---------- Texto para leitura

Kirchner tentou colar herança do antecessor a adversário na capital

Tática, porém, parece ter falhado; mídia e oponentes lembram que presidente, quando governador, apoiou privatizações dos anos 90

RODRIGO RÖTZSCH
DE BUENOS AIRES

Na tentativa de reverter a aparentemente irrecuperável desvantagem de seu candidato, Daniel Filmus, nas eleições pela prefeitura de Buenos Aires, o presidente argentino Néstor Kirchner vem tentando ligar o favorito Mauricio Macri a um aparente consenso negativo no país: os anos 90, a "década maldita", em que o país foi governado por Carlos Menem.
"Estão em jogo dois modelos de país: o modelo da inclusão social e o modelo neoliberal dos anos 90", disse Kirchner no lançamento da campanha contra Macri, que no primeiro turno derrotou Filmus por 45,62% a 23,77%.
O governo Menem, no imaginário popular argentino, ganhou a marca de um modelo privatista, que gerou exclusão social. A convertibilidade peso-dólar em razão de 1 a 1 também é muito criticada hoje na Argentina, por ter a longo prazo aumentado a pobreza e endividado o país. O ex-presidente tem uma imagem negativa para cerca de 80% da população, segundo pesquisas recentes.
"Menem é acusado de ter desmantelado a indústria argentina e acabar com a capacidade produtiva do país. A crise estourou quando ele já não estava no governo, é certo. Mas o forte endividamento da Argentina e a cultura de especulação começaram com ele", explica o analista político Walter Curia.
A tentativa de Kirchner de ligar Macri a Menem se deve ao fato de o candidato ser filho do empresário Franco Macri, um dos maiores da Argentina e dos mais beneficiados pelas privatizações no governo Menem. Ficou, por exemplo, com o correio, cuja concessão Kirchner cassou em seu governo.
O feitiço de Kirchner, porém, pode ter se virado com o feiticeiro. Desde que lançou sua campanha antimenemista contra Macri, vozes da oposição, da imprensa e o próprio Macri fizeram questão de lembrar as ligações de Kirchner com o menemismo e a "década maldita".
"Eu não sou amigo de Menem, quem trabalhou no governo Menem foram eles [os kirchneristas]", disse Macri.
É verdade que figuras-chave do governo Kirchner, como o chefe-de-gabinete Alberto Fernández, também ocuparam cargos públicos no governo Menem. O próprio presidente, então governador da Província de Santa Cruz, no sul, era aliado do hoje senador.

--------------------

Tarefas a cumprir:
A: Responda com base no texto sobre a eleição em Buenos Aires:
(i) Com que percentuais Macri derrotou Filmus no primeiro turno?
(ii) Quem é o pai de Mauricio Macri?
(iii) Que cargo Kirchner ocupava quando era aliado de Menem?
B: Escreva a continuação do texto sobre a eleição em Buenos Aires a partir do ponto em que ele para.
Os registros são um material independente do texto.

---------- Registros fornecidos

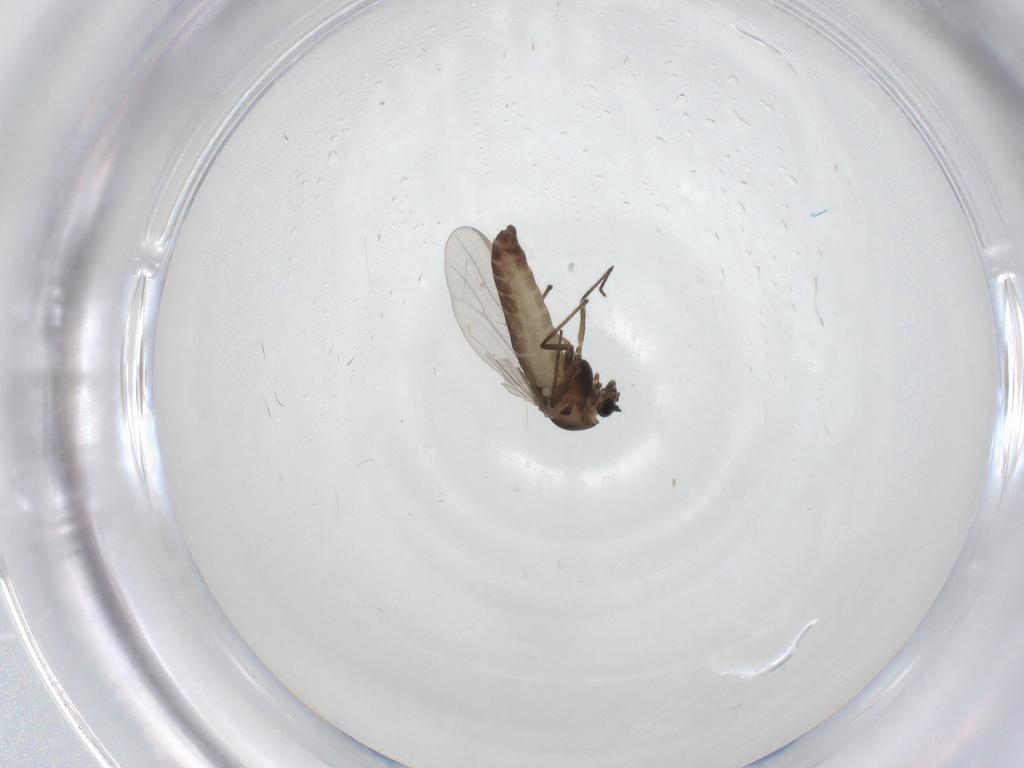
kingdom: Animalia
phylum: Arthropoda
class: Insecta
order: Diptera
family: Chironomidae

--------------------
---------- Registros fornecidos

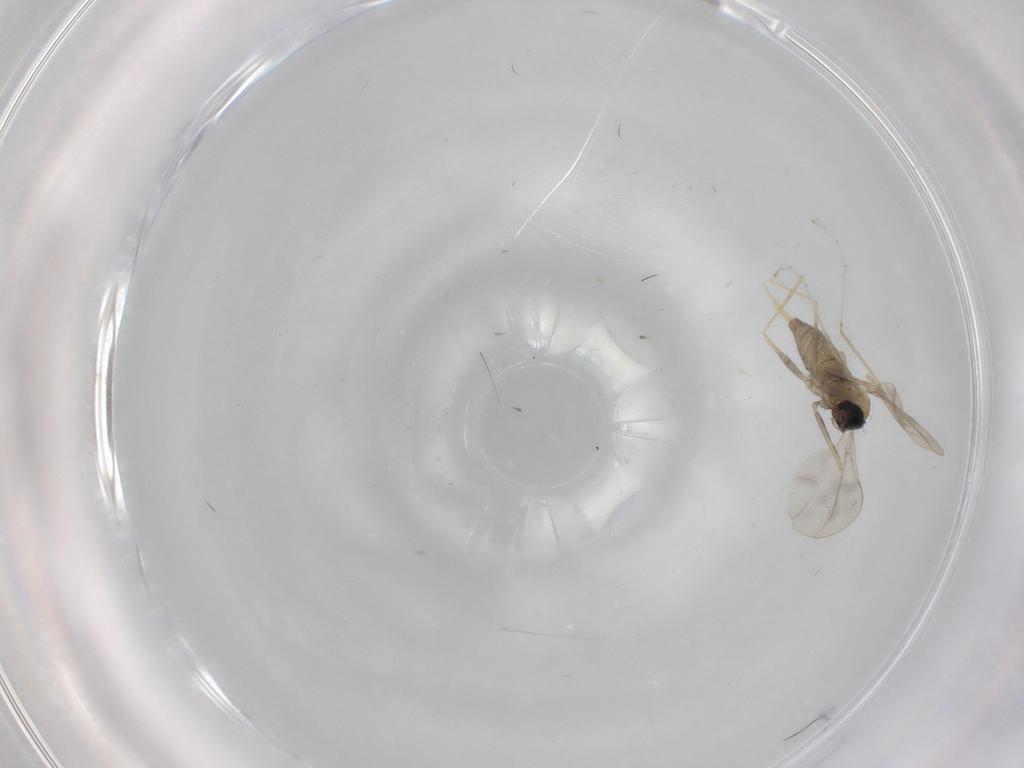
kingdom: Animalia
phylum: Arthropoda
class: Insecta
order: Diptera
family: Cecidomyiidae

--------------------

As respostas:
A:
(i) 45,62% a 23,77%.
(ii) O empresário Franco Macri.
(iii) Governador da Província de Santa Cruz.

B:
Kirchner, porém, ao mesmo tempo que pede que os cidadãos de Buenos Aires tenham "memória" na hora de votar, prefere que eles se esqueçam desses detalhes. "O interessante do debate a respeito dos anos 90 é que são dez anos nos quais, a julgar pelo que se escuta nestes dias, ninguém conduziu o Estado, a não ser o próprio Menem", comentou o analista político Mariano Pérez de Eulate.

Resultados
Os analistas acreditam que, ao forçar uma polarização com um eventual modelo menemista representado por Macri, o governo buscaria se reaproximar da centro-esquerda, que teria começado a lhe ficar refratária depois dos recentes incidentes em Santa Cruz, em que o governo reprimiu fortemente manifestantes, e das primeiras denúncias de corrupção atingindo funcionários do Ministério do Planejamento. Além disso, tentariam impedir críticas de outras vozes da oposição ao governo, pois o antimenemismo é um consenso entre os candidatos à Casa Rosada.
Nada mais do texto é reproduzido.